* Aufgabe A:
Mit welchem Rechtsmittel wendet sich der Kläger laut dem Textabschnitt gegen die Entscheidung?
* Aufgabe B:
Schreiben Sie aus dem Textabschnitt die Passage von „Dagegen wendet sich“ bis „des Amtsermittlungsgrundsatzes, vor.“ wortgetreu ab.

─── Textabschnitt ───

Dagegen wendet sich der Kläger mit der Nichtzulassungsbeschwerde und macht die grundsätzliche Bedeutung der Sache (§ 160 Abs 2 Nr 1 Sozialgerichtsgesetz ≪SGG≫) zu der Frage geltend, unter welchen Voraussetzungen im Falle einer Fristversäumnis wegen Ausfall eines PC- und Faxgeräts am letzten Tag der Frist nach § 67 Abs 1 SGG Wiedereinsetzung zu gewähren ist. Außerdem macht er eine Divergenz (§ 160 Abs 2 Nr 2 SGG) der Entscheidung des LSG zu einer Entscheidung des Bundessozialgerichts (BSG) zu § 67 Abs 1 SGG geltend und trägt sinngemäß Verfahrensmängel (§ 160 Abs 2 Nr 3 Halbsatz 1 SGG), Prozessurteil statt Sachurteil und Verletzung des Amtsermittlungsgrundsatzes, vor.

─── Gegebene Zeilen ───

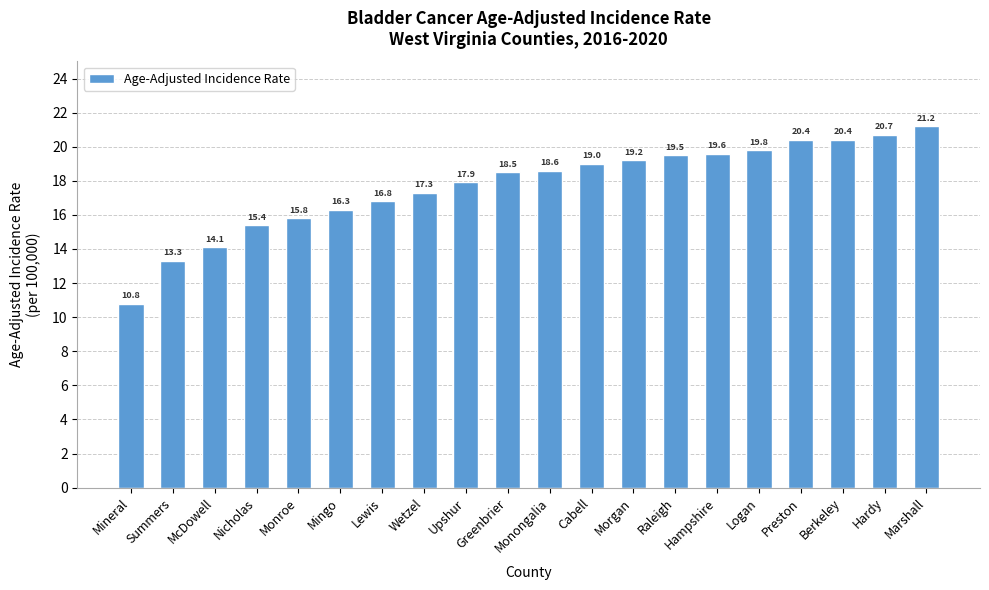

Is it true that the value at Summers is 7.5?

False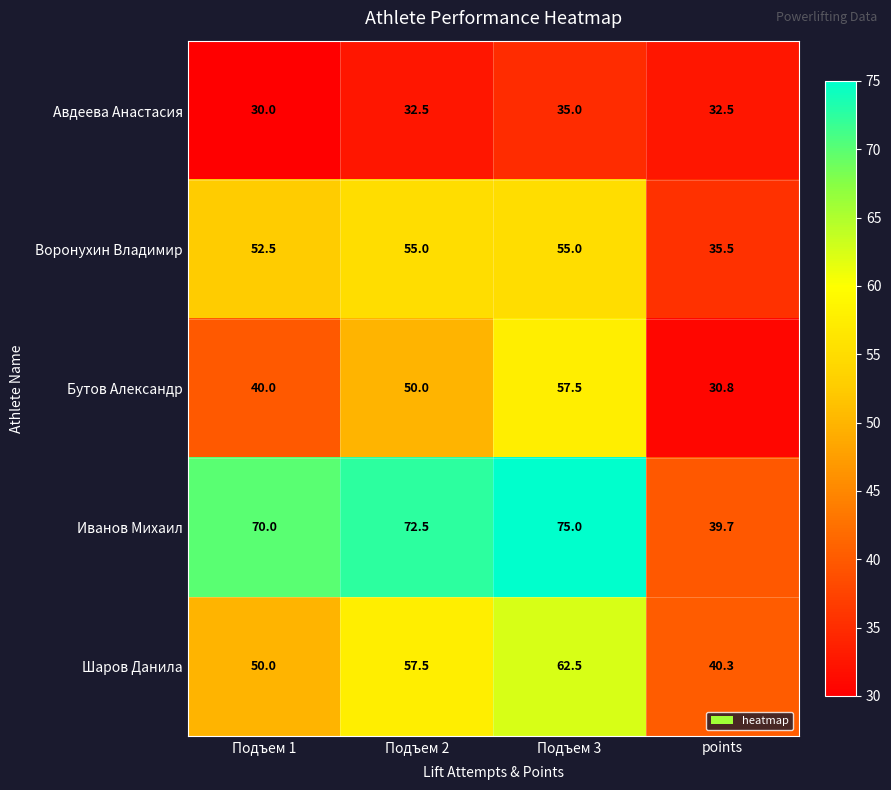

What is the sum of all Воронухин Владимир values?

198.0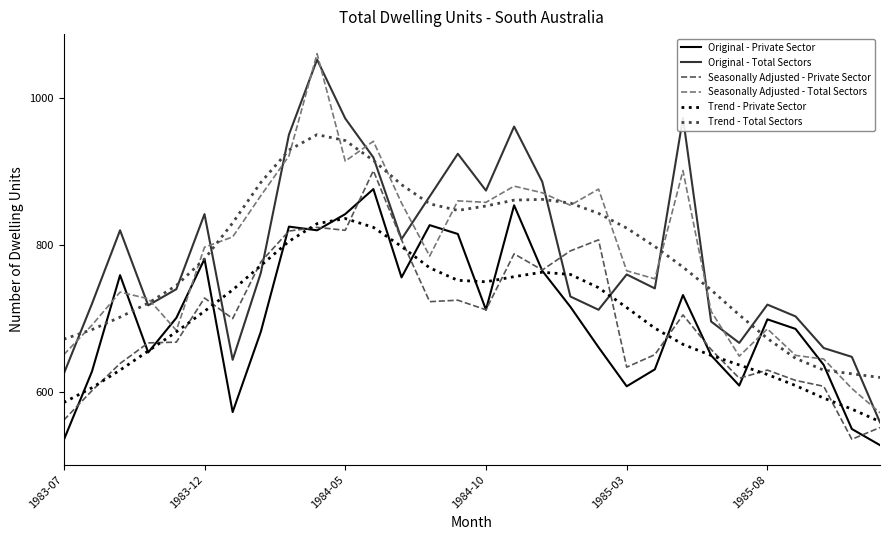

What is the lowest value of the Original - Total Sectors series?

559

───

* Antwortfeld A:
Mit der Nichtzulassungsbeschwerde.

* Antwortfeld B:
Dagegen wendet sich der Kläger mit der Nichtzulassungsbeschwerde und macht die grundsätzliche Bedeutung der Sache (§ 160 Abs 2 Nr 1 Sozialgerichtsgesetz ≪SGG≫) zu der Frage geltend, unter welchen Voraussetzungen im Falle einer Fristversäumnis wegen Ausfall eines PC- und Faxgeräts am letzten Tag der Frist nach § 67 Abs 1 SGG Wiedereinsetzung zu gewähren ist. Außerdem macht er eine Divergenz (§ 160 Abs 2 Nr 2 SGG) der Entscheidung des LSG zu einer Entscheidung des Bundessozialgerichts (BSG) zu § 67 Abs 1 SGG geltend und trägt sinngemäß Verfahrensmängel (§ 160 Abs 2 Nr 3 Halbsatz 1 SGG), Prozessurteil statt Sachurteil und Verletzung des Amtsermittlungsgrundsatzes, vor.